I had the filter out, had some pieces of the piston seal in it, BUT, this the original problem the tractor came to me for in the first place. So, if I remove the suction line from the tranny, how much ol am going to loose ? will take it apart tommorrow..........


----------



## HarveyW (Sep 15, 2014)

You will have to drain the fluid first, as the suction connection is low on the reservoir. You will lose almost all of the fluid.


----------



## larryreyer (Jun 18, 2020)

will do that today, thanks


----------



## larryreyer (Jun 18, 2020)

larryreyer said:


> will do that today, thanks


----------



## larryreyer (Jun 18, 2020)

got about 6 gal of oil, suction fitting was 1/2 plugged with gasket material, likley from shift cover gasket. till I find another cause, I'll assume this is the problem.... so, also this tractor needs a clutch,(if the owner OK's it). Question, I have split bigger tractors before,,,,,,,,, so, how far will this one have to separate, ? and how do I do the front wheel assist shaft ?..........thaks


----------



## larryreyer (Jun 18, 2020)

larryreyer said:


> got about 6 gal of oil, suction fitting was 1/2 plugged with gasket material, likley from shift cover gasket. till I find another cause, I'll assume this is the problem.... so, also this tractor needs a clutch,(if the owner OK's it). Question, I have split bigger tractors before,,,,,,,,, so, how far will this one have to separate, ? and how do I do the front wheel assist shaft ?..........thaks





larryreyer said:


> got about 6 gal of oil, suction fitting was 1/2 plugged with gasket material, likley from shift cover gasket. till I find another cause, I'll assume this is the problem.... so, also this tractor needs a clutch,(if the owner OK's it).
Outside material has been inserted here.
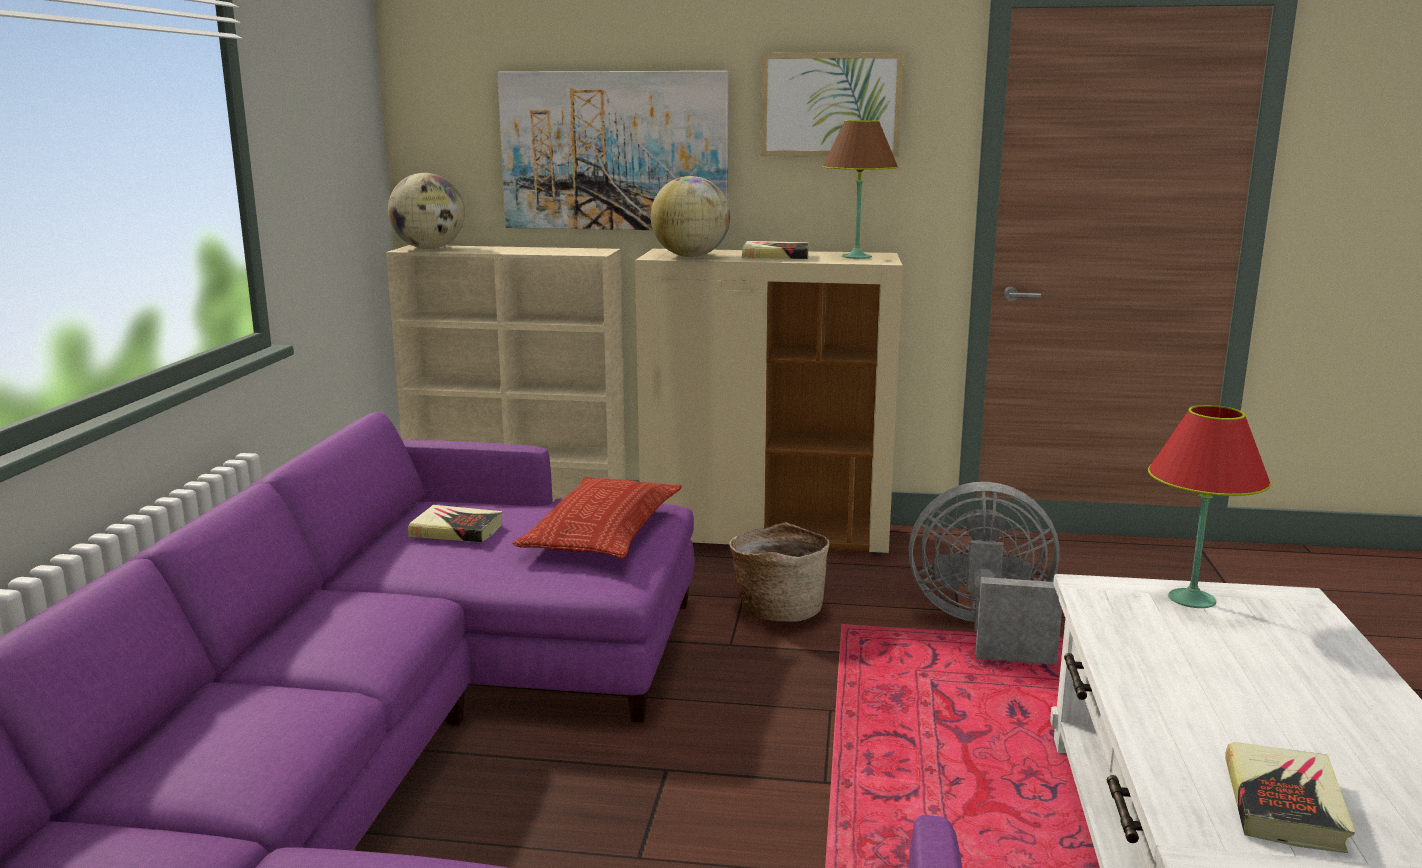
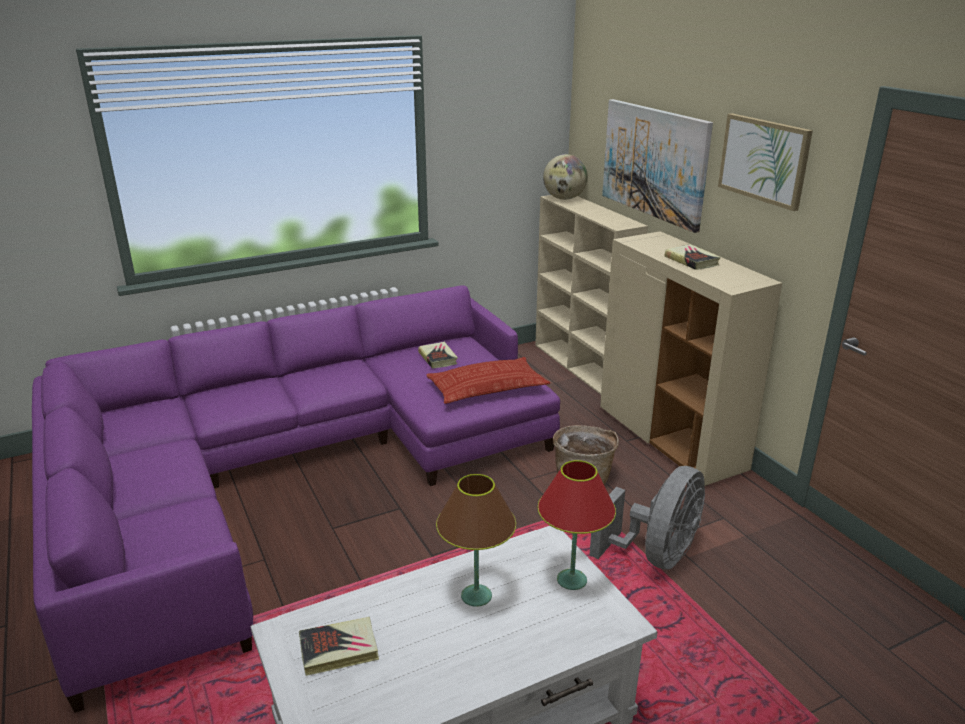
camera: 55 degrees right, 10 degrees up
(690, 256) = (647, 245): globe -> none
(856, 257) = (735, 278): brown table lamp -> brown table lamp (476, 596)
(984, 628) = (655, 555): grey fan -> grey fan turned 60 degrees clockwise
Question, I have split bigger tractors before,,,,,,,,, so, how far will this one have to separate, ? and how do I do the front wheel assist shaft ?..........thaks


----------



## larryreyer (Jun 18, 2020)

got the ford back together... new clutch.... hyd system, .everything worked perfect for about 1/2 hour, the all hyd.s quit. back the garage it started lifting againn, only for a couple minutes,,, tiil it got hot again (?) now what ?


----------



## larryreyer (Jun 18, 2020)

lift hydraulics work for about 1/2 hr then quit, just like before. seems like till it get so warm, them quits, and after a short trip back to garage, worked for a minute then quit again,,,,,,,,,,,,,,,sorry for the double post her, my mistake


----------